Das Kunstgewerbemuseum startet eine neue diskursive Plattform mit Pop-up-Ausstellungen, Vorträgen, Workshops und Diskussionspanels, um sich mit dem Konzept des »more than human« aus der Perspektive der Gestaltungsdisziplinen, insbesondere des Designs, auseinanderzusetzen. Parallel entsteht eine spekulative Wunderkammer, die auch bislang vernachlässigte Beiträge von nicht-menschlichen Akteur:innen berücksichtigen wird.
»More than human« umfasst ein Spektrum an transdisziplinären Theorien und Ansätzen, in denen anthropozentrische Perspektiven in Frage gestellt und ein Paradigmenwechsel hin zu einer intensiveren Vernetzung zwischen Mensch und Umwelt eingefordert werden. Die amerikanische, feministische Wissenschaftlerin Donna Haraway führte den Begriff »Natureculture« in den Diskurs ein, um auf die existenten Verflechtungen menschlicher und nicht-menschlicher Spezies auf unserem Planeten hinzuweisen. Die Aufhebung der Grenzen zwischen Natur und Kultur erfordert zugleich neue Denkweisen in Bezug auf Macht und Handlungsfähigkeit, Differenz und Gemeinschaftlichkeit, Atmosphären und Erkenntnistheorie. 
»More than human« reflektiert ein wachsendes Bewusstsein für die Notwendigkeit, nicht nur die alleinigen Bedürfnisse des Menschen, sondern auch die Bedürfnisse anderer Spezies wie Pflanzen, Tiere, Insekten, Mikroorganismen oder ganze Ökosysteme in verantwortungsbewusste Gestaltungs-, Forschungs- und Innovationsprozesse einzubeziehen. 
Vor dem Hintergrund der aktuellen Klimakrise und wachsender Ressourcenknappheit stehen Gestaltungsdisziplinen wie Architektur und Design zunehmend auf dem Prüfstand. Daher stellt sich die Frage: Was bedeutet »more than human« für ein Designkonzept bzw. für eine Designphilosophie, die primär den Menschen und seine Bedürfnisse in den Mittelpunkt stellt? Was bedeutet Gestaltung jenseits der immer noch gültigen Fortschrittsvision der Moderne? Welche alternativen Aktionsräume eröffnen sich für eine bislang auf Ausbeutung von Lebensformen und Ressourcen ausgelegte Produktionspraxis? 
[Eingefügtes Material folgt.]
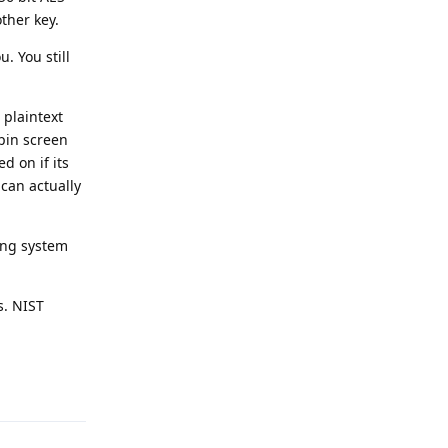
ther key.
. You still
 plaintext
 pin screen
d on if its
 can actually
ing system
s. NIST
Reply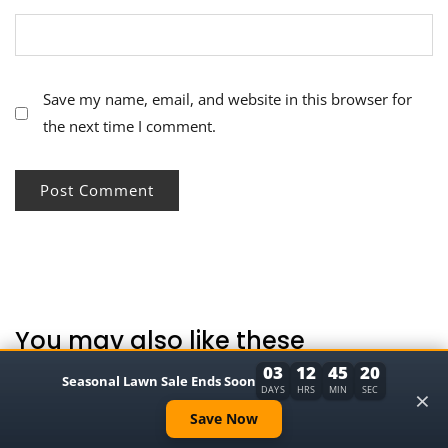
Save my name, email, and website in this browser for
the next time I comment.
You may also like these
03
12
45
19
Seasonal Lawn Sale Ends Soon
×
DAYS
HRS
MIN
SEC
Save Now
ARS Pruning Shears Review: Japan’s Best-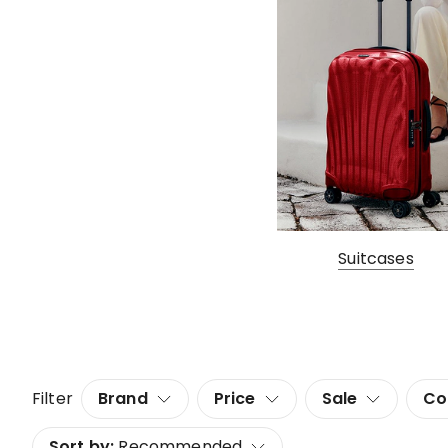
Suitcases
Filter
Brand
Price
Sale
Co
Sort by:
Recommended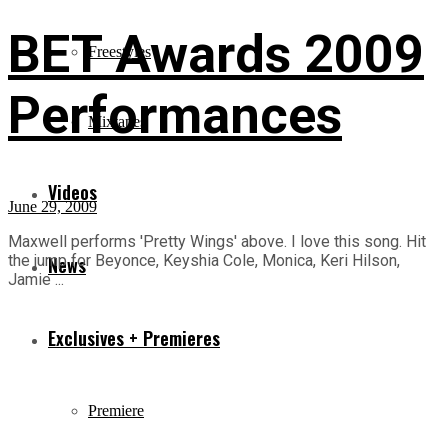
BET Awards 2009
Freestyles
Performances
Mixtapes
Videos
June 29, 2009
Maxwell performs 'Pretty Wings' above. I love this song. Hit
the jump for Beyonce, Keyshia Cole, Monica, Keri Hilson,
News
Jamie ...
Exclusives + Premieres
Premiere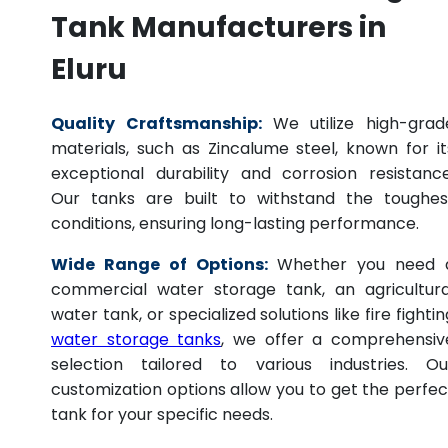
Tank Manufacturers in
Eluru
Quality Craftsmanship:
We utilize high-grad
materials, such as Zincalume steel, known for it
exceptional durability and corrosion resistance
Our tanks are built to withstand the toughes
conditions, ensuring long-lasting performance.
Wide Range of Options:
Whether you need 
commercial water storage tank, an agricultura
water tank, or specialized solutions like fire fightin
water storage tanks
, we offer a comprehensiv
selection tailored to various industries. Ou
customization options allow you to get the perfec
tank for your specific needs.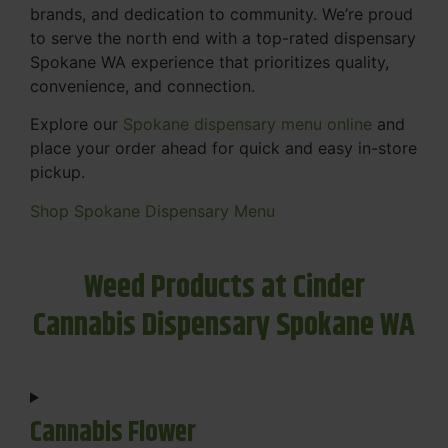
brands, and dedication to community. We’re proud
to serve the north end with a top-rated dispensary
Spokane WA experience that prioritizes quality,
convenience, and connection.
Explore our
Spokane dispensary menu online
and
place your order ahead for quick and easy in-store
pickup.
Shop Spokane Dispensary Menu
Weed Products at Cinder
Cannabis Dispensary Spokane WA
Cannabis Flower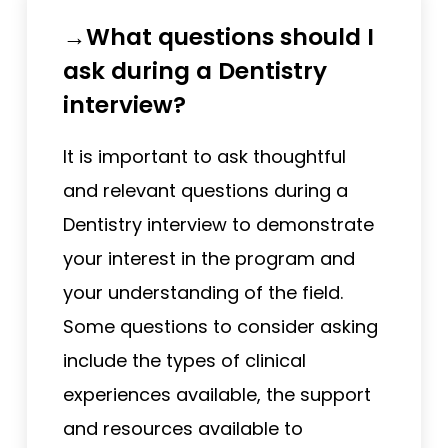
→What questions should I
ask during a Dentistry
interview?
It is important to ask thoughtful
and relevant questions during a
Dentistry interview to demonstrate
your interest in the program and
your understanding of the field.
Some questions to consider asking
include the types of clinical
experiences available, the support
and resources available to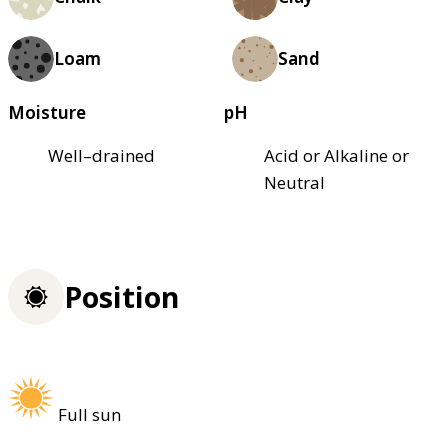
Loam
Sand
Moisture
pH
Well–drained
Acid or Alkaline or
Neutral
Position
Full sun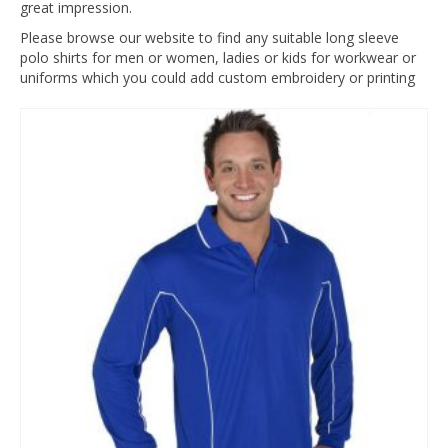
great impression.
Please browse our website to find any suitable long sleeve
polo shirts for men or women, ladies or kids for workwear or
uniforms which you could add custom embroidery or printing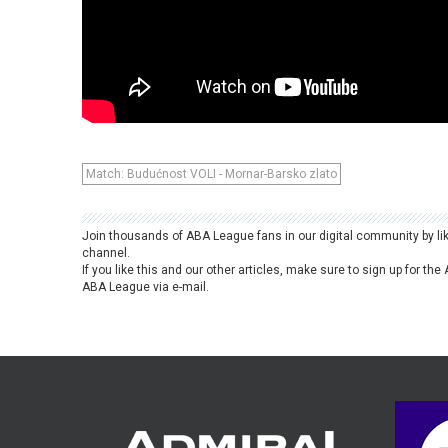
Match: Budućnost VOLI - Mornar-Barsko zlato
Join thousands of ABA League fans in our digital community by li
channel.
If you like this and our other articles, make sure to sign up for t
ABA League via e-mail.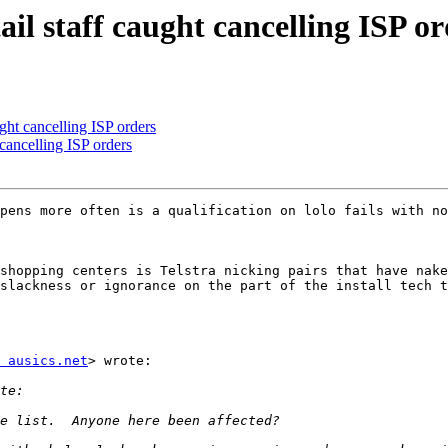
l staff caught cancelling ISP or
ht cancelling ISP orders
ancelling ISP orders
pens more often is a qualification on lolo fails with no
shopping centers is Telstra nicking pairs that have nake
slackness or ignorance on the part of the install tech t
 ausics.net
> wrote:
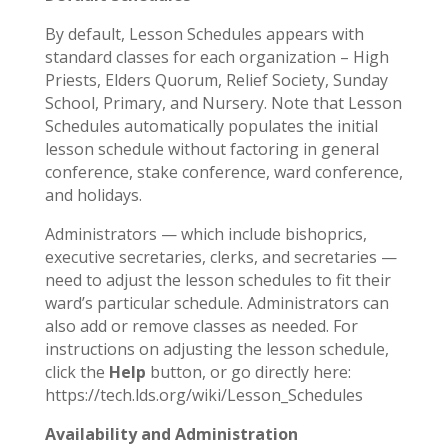
By default, Lesson Schedules appears with
standard classes for each organization – High
Priests, Elders Quorum, Relief Society, Sunday
School, Primary, and Nursery. Note that Lesson
Schedules automatically populates the initial
lesson schedule without factoring in general
conference, stake conference, ward conference,
and holidays.
Administrators — which include bishoprics,
executive secretaries, clerks, and secretaries —
need to adjust the lesson schedules to fit their
ward’s particular schedule. Administrators can
also add or remove classes as needed. For
instructions on adjusting the lesson schedule,
click the
Help
button, or go directly here:
https://tech.lds.org/wiki/Lesson_Schedules
Availability and Administration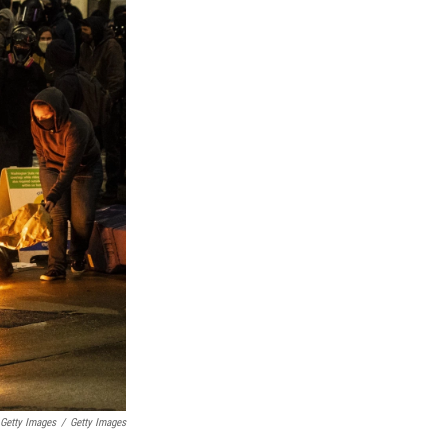
 Getty Images
/
Getty Images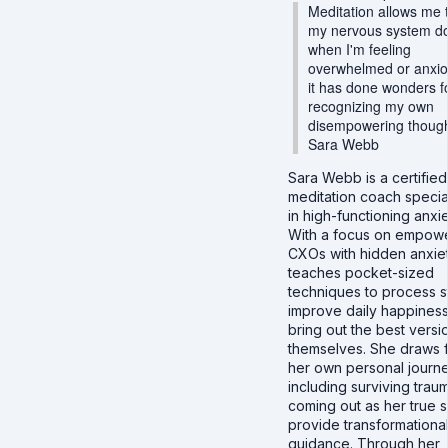
Meditation allows me 
my nervous system d
when I'm feeling
overwhelmed or anxio
it has done wonders f
recognizing my own
disempowering though
Sara Webb
Sara Webb is a certified
meditation coach specia
in high-functioning anxie
With a focus on empow
CXOs with hidden anxiet
teaches pocket-sized
techniques to process s
improve daily happiness
bring out the best versi
themselves. She draws 
her own personal journe
including surviving trau
coming out as her true se
provide transformationa
guidance. Through her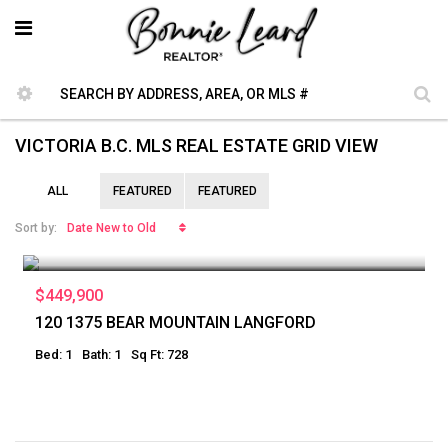
VICTORIA B.C. MLS REAL ESTATE GRID VIEW
ALL
FEATURED
FEATURED
Date New to Old
Sort by:
$449,900
120 1375 BEAR MOUNTAIN LANGFORD
Bed: 1
Bath: 1
Sq Ft: 728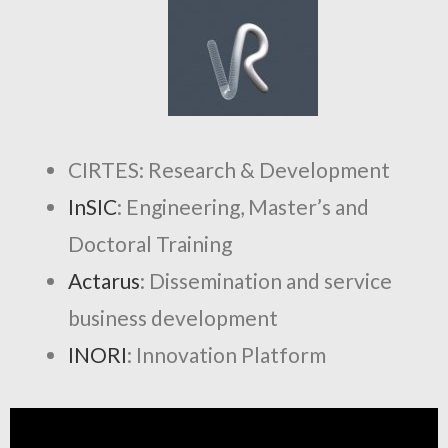
CIRTES: Research & Development
InSIC
: Engineering, Master’s and
Doctoral Training
Actarus
: Dissemination and service
business development
INORI
: Innovation Platform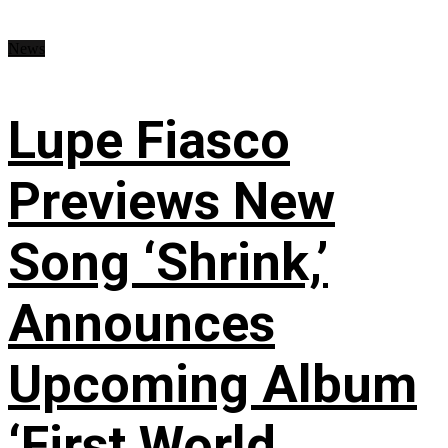
News
Lupe Fiasco
Previews New
Song ‘Shrink,’
Announces
Upcoming Album
‘First World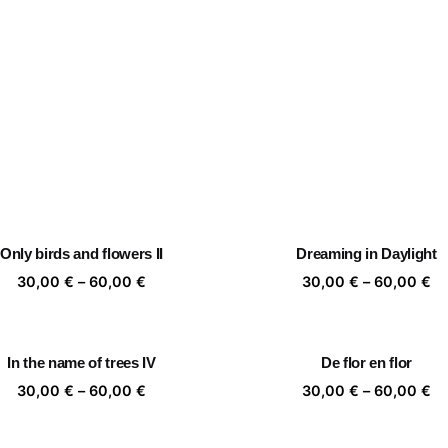
Only birds and flowers II
Dreaming in Daylight
Price
Pr
30,00
€
–
60,00
€
30,00
€
–
60,00
€
range:
ra
30,00 €
30
through
th
In the name of trees IV
De flor en flor
60,00 €
60
Price
Pr
30,00
€
–
60,00
€
30,00
€
–
60,00
€
range:
ra
30,00 €
30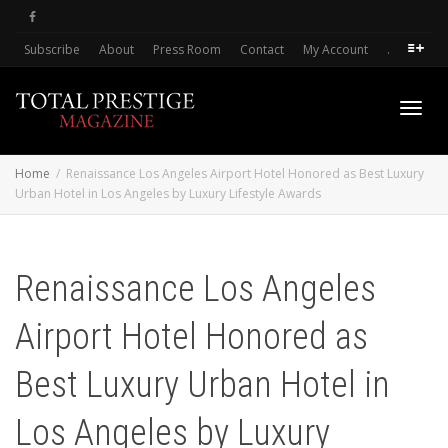
Subscribe
About
Press Room
Contact
My Account
.
Toggl
Home
Renaissance Los Angeles Airport Hotel Honored as Best Luxury
Urban Hotel in Los Angeles by Luxury Lifestyle Awards
navig
Renaissance Los Angeles
Airport Hotel Honored as
Best Luxury Urban Hotel in
Los Angeles by Luxury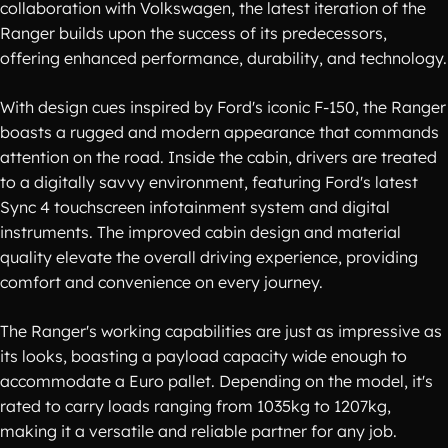
collaboration with Volkswagen, the latest iteration of the
Ranger builds upon the success of its predecessors,
offering enhanced performance, durability, and technology.
With design cues inspired by Ford's iconic F-150, the Ranger
boasts a rugged and modern appearance that commands
attention on the road. Inside the cabin, drivers are treated
to a digitally savvy environment, featuring Ford's latest
Sync 4 touchscreen infotainment system and digital
instruments. The improved cabin design and material
quality elevate the overall driving experience, providing
comfort and convenience on every journey.
The Ranger's working capabilities are just as impressive as
its looks, boasting a payload capacity wide enough to
accommodate a Euro pallet. Depending on the model, it's
rated to carry loads ranging from 1035kg to 1207kg,
making it a versatile and reliable partner for any job.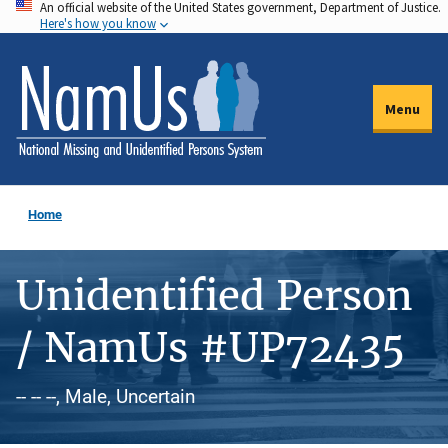
An official website of the United States government, Department of Justice.
Skip
Here's how you know
to
main
content
Menu
Home
Unidentified Person
/ NamUs #UP72435
-- -- --, Male, Uncertain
Wie kann ein ganzheitlicher Gestaltungsprozess aussehen, der die Integration von nicht-menschlichen Lebensformen und Ökosystemen berücksichtigt? Wer sind die Akteur:innen einer solchen Transformation? Welche Rolle spielen Technologien und Künstliche Intelligenz in diesen »verflochtenen Geschichten« (entangled histories)?
Designmuseen und Museen für Kunstgewerbe spiegeln eine anthropozentrische Sichtweise wider, denn ihre Sammlungen beschränken sich in der Regel auf menschengemachte Objekte, die eine ästhetische, technologische oder kulturelle Bedeutung besitzen. Diese Museen tragen jedoch nicht nur zur Bewahrung dieser Artefakte bei, sondern sie prägen auch das Verständnis und die Wertschätzung von Design in der Öffentlichkeit. Auswahl, Präsentation und Interpretation ihrer Sammlungen spielen dabei eine entscheidende Rolle, welche Designgeschichten erzählt werden und welche unerzählt bleiben.
Das Konzept des »more than human« bildet die Grundlage für einen Paradigmenwechsel hin zu artenübergreifenden Formen der Wissensproduktion. Welche Perspektiven eröffnen sich dadurch für die Designmuseen, für ihre Sammlungen, für ihre Ausstellungspraxis, für ihr Storrytelling? Welche Herausforderungen müssen sich die Designmuseen der Zukunft stellen, welche Grenzen müssen sie überschreiten? Welche Rolle können insbesondere Designmuseen als Katalysatoren für eine Entwicklung resilienter Designpraktiken spielen? Wie können sie dazu beitragen, Wahrnehmung und Bewusstsein der Öffentlichkeit für diese ganzheitlichen Gestaltungsansätze zu sensibilisieren? Und wie könnten Museen als gebaute Umwelten, insbesondere das Berliner Kunstgewerbemuseum, in Orte transformiert werden, an denen Menschen und nicht-menschliche Akteur:innen sich auf Augenhöhe begegnen und miteinander in den Austausch treten können?